- **Task requirements**: Copy out the records word for word, only the stretch from the line containing "scientific name: Piper aduncum" through the line containing "scientific name: Agaricales", including both of those lines.

- **Extracted information**:

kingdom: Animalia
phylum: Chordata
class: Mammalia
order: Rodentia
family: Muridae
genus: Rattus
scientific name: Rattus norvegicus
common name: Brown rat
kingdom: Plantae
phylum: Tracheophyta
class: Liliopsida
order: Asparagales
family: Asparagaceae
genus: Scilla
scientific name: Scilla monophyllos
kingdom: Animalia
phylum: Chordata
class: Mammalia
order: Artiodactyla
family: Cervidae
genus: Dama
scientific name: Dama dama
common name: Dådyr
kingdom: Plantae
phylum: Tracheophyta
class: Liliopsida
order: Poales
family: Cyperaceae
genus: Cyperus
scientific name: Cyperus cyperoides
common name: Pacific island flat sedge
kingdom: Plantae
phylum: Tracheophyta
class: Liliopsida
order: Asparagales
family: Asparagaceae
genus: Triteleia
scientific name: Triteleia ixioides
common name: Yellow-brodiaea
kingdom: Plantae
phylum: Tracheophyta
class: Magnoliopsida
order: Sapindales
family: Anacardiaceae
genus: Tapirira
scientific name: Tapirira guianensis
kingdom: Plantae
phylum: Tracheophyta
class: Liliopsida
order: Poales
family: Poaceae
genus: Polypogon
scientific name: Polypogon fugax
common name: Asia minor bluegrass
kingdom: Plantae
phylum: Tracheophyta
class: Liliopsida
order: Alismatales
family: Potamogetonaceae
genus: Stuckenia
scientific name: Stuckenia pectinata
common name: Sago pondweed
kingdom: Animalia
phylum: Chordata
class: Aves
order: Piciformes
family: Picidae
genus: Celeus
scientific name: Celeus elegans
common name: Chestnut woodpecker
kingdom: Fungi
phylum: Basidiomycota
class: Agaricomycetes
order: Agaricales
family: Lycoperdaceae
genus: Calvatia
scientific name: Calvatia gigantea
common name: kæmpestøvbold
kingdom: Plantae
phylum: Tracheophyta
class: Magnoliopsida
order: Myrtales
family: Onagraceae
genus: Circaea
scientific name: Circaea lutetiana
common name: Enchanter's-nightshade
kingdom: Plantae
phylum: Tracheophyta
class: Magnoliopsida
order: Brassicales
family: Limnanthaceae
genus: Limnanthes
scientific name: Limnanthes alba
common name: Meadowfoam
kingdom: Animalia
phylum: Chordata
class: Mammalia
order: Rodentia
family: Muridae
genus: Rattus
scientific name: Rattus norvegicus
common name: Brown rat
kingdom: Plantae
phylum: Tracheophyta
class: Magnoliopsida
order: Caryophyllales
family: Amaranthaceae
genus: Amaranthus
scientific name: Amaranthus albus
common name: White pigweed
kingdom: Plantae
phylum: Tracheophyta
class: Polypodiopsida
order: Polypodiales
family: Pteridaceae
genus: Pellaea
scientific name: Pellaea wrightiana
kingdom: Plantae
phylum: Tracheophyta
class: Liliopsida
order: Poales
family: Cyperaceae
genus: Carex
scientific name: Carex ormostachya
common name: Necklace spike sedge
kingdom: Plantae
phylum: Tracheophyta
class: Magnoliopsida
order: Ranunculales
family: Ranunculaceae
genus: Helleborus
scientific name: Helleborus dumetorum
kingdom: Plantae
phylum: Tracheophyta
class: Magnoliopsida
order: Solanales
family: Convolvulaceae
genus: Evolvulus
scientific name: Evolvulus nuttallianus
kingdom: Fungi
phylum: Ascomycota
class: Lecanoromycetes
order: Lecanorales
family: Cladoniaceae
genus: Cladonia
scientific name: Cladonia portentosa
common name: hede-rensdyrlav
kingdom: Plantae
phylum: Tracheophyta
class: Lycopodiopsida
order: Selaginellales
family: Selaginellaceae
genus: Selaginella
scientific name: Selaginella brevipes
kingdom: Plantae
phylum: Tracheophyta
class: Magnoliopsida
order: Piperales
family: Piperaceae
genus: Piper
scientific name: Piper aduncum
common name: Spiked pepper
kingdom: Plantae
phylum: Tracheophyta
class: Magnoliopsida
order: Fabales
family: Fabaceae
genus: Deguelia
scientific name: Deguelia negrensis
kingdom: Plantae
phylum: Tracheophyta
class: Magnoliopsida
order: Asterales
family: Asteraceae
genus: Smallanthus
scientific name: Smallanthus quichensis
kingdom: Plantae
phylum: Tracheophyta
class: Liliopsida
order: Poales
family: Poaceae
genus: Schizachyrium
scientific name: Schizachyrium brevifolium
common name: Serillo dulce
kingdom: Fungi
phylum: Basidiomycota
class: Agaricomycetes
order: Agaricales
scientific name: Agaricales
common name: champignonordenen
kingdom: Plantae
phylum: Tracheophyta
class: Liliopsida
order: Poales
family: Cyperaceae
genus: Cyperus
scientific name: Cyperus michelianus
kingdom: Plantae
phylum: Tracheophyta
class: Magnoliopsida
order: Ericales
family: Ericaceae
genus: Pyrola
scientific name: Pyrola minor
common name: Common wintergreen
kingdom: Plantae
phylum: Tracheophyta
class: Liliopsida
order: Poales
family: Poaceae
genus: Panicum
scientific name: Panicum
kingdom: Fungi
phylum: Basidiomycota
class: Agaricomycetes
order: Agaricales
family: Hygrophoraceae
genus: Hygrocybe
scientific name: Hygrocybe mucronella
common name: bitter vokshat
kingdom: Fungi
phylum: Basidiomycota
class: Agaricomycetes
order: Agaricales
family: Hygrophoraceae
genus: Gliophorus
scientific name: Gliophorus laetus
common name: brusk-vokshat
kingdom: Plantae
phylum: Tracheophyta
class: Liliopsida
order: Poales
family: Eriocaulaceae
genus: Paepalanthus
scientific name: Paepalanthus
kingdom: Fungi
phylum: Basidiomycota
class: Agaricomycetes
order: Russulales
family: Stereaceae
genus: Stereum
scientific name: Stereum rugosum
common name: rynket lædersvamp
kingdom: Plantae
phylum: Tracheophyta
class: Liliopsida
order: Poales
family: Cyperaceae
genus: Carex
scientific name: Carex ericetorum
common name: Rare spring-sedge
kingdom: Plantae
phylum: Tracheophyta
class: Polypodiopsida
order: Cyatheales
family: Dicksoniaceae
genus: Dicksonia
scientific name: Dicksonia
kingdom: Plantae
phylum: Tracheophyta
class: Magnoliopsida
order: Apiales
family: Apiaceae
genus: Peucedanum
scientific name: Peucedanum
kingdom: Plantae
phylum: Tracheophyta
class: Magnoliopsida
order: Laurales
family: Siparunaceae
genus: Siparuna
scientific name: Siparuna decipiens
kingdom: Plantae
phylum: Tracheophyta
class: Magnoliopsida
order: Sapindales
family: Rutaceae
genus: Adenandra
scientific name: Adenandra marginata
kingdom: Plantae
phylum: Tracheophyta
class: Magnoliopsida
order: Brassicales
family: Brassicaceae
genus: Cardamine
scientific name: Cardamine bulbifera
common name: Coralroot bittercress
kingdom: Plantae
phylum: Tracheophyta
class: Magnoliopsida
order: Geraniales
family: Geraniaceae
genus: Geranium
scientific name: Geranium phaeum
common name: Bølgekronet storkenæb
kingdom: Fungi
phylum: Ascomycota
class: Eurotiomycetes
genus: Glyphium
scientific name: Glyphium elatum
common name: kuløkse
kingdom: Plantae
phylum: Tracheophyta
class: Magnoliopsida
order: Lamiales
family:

- **Complete response**:
scientific name: Piper aduncum
common name: Spiked pepper
kingdom: Plantae
phylum: Tracheophyta
class: Magnoliopsida
order: Fabales
family: Fabaceae
genus: Deguelia
scientific name: Deguelia negrensis
kingdom: Plantae
phylum: Tracheophyta
class: Magnoliopsida
order: Asterales
family: Asteraceae
genus: Smallanthus
scientific name: Smallanthus quichensis
kingdom: Plantae
phylum: Tracheophyta
class: Liliopsida
order: Poales
family: Poaceae
genus: Schizachyrium
scientific name: Schizachyrium brevifolium
common name: Serillo dulce
kingdom: Fungi
phylum: Basidiomycota
class: Agaricomycetes
order: Agaricales
scientific name: Agaricales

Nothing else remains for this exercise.